This is the stage where all the mechanical design was done. Since I wasn't using an enclosure, I had to answer all the questions about what it would look like when it was done.
I wanted the buttons along the bottom for easy access and the pots in either a line or a grid so that it was intuitive which pot controlled which button. The switch should be out of the way
Mounting The Driver And Battery Holder
One of the bigger issues was figuring out how to mount the large components. I couldn't find any surface mount or through hole drivers or battery holders that were cheap enough. I ended up planning to epoxy both of them to the PCB. The driver had a much smaller contact area, so I removed the solder mask and copper from the PCB under it. I assumed epoxy would stick to the PCB core better than to the solder mask.
I rotated the buttons so that their legs were above and below them, not between them. This made it easier to clean the flux on top of the board since I could just brush in a straight line instead of going between each button individually. I also spaced out the buttons enough that they didn't feel crowded to the user and you could get a brush between them if flux did happen to go there.

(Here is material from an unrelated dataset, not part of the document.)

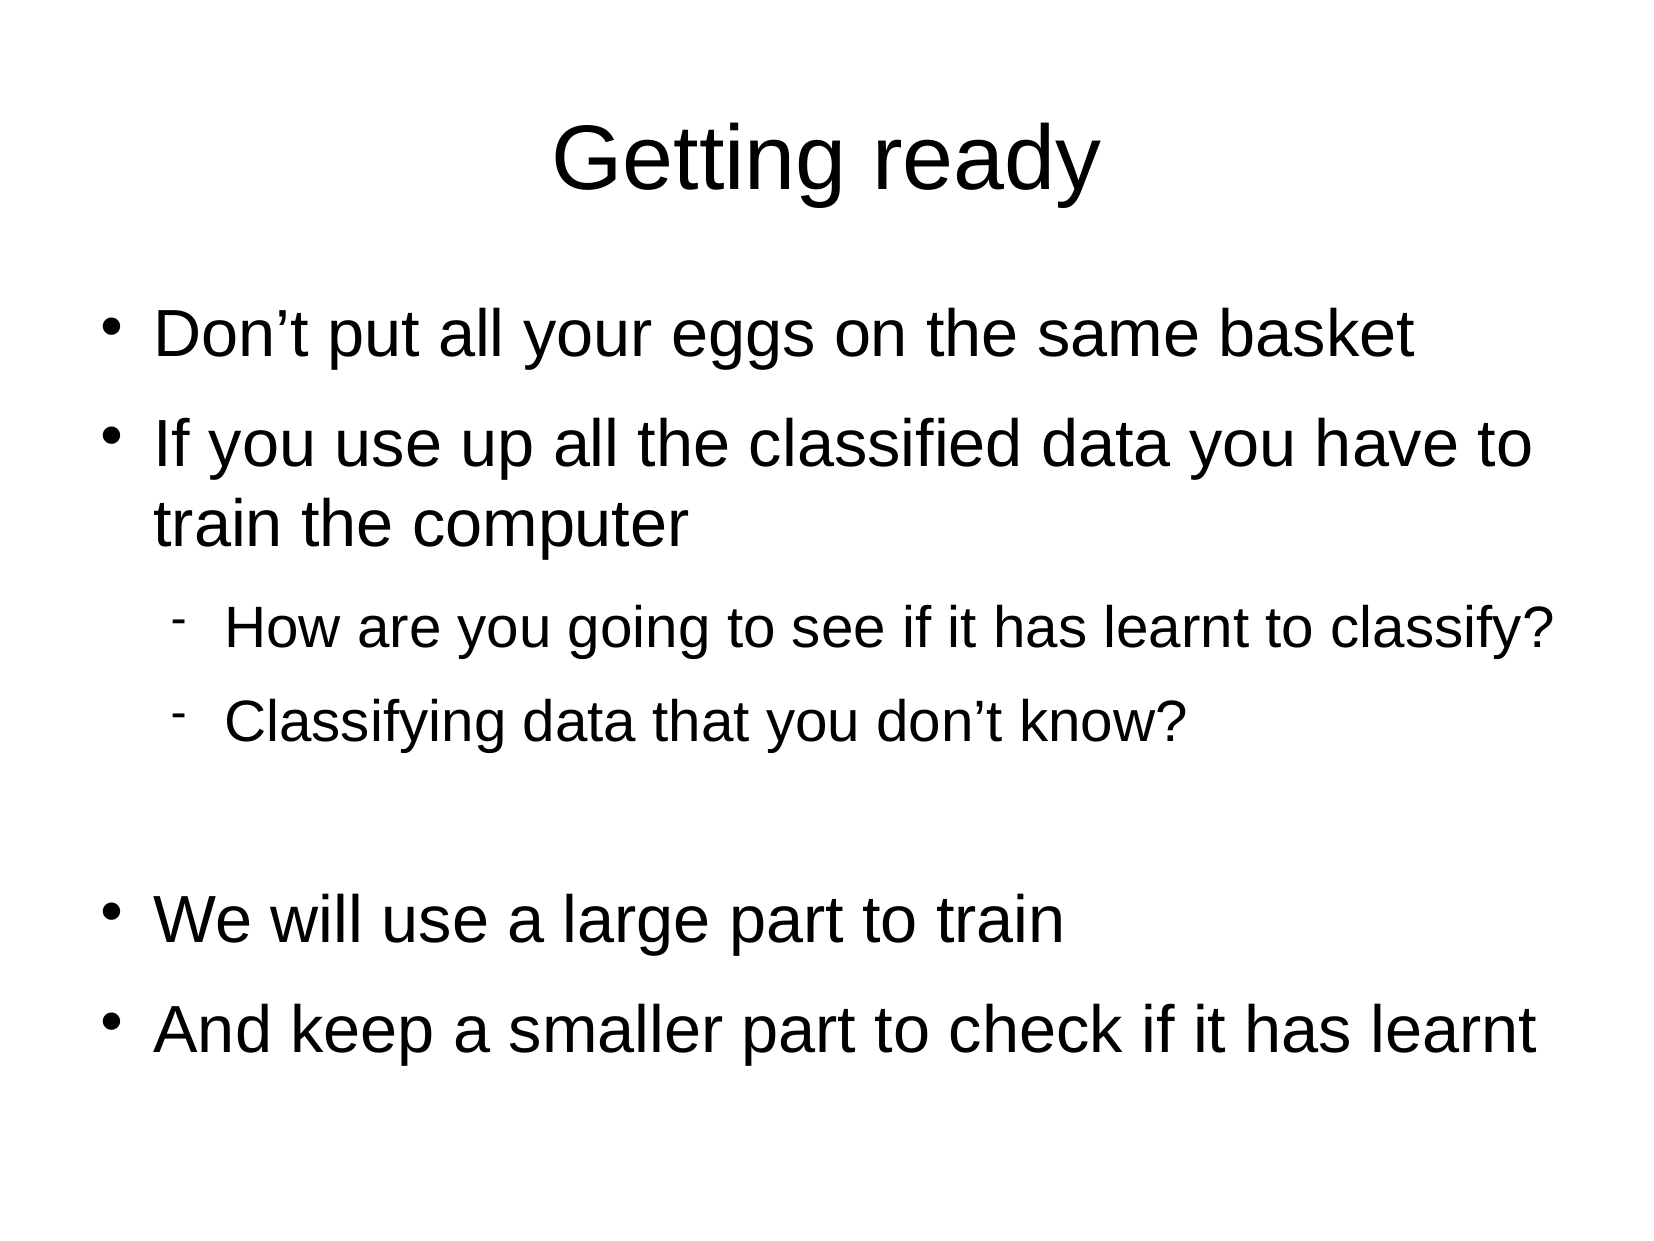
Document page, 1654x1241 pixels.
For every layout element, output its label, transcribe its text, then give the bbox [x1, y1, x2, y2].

text_box Don’t put all your eggs on the same basket If you use up all the classified data you have to train the computer How are you going to see if it has learnt to classify? Classifying data that you don’t know? We will use a large part to train And keep a smaller part to check if it has learnt [82, 290, 1571, 1087]
text_box Getting ready [82, 49, 1571, 257]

One of my main regrets is that I orientated the pots in a "mirrored" pattern, with the pins of the two columns of pots facing each other. It made routing the PCB easier and I thought it looked cool. It also put the pins closer together, concentrating the flux to make cleaning easier. However, since the pot knobs had a line on them, turning them all the way in one direction left the marks pointing different directions. It's would have been easier to see the tuning if there was only one angle that corresponded to the lowest note for all the pots. As it is, it imposes sort of a "mental lurch" when you try to think about it and you have to choose to ignore the marking.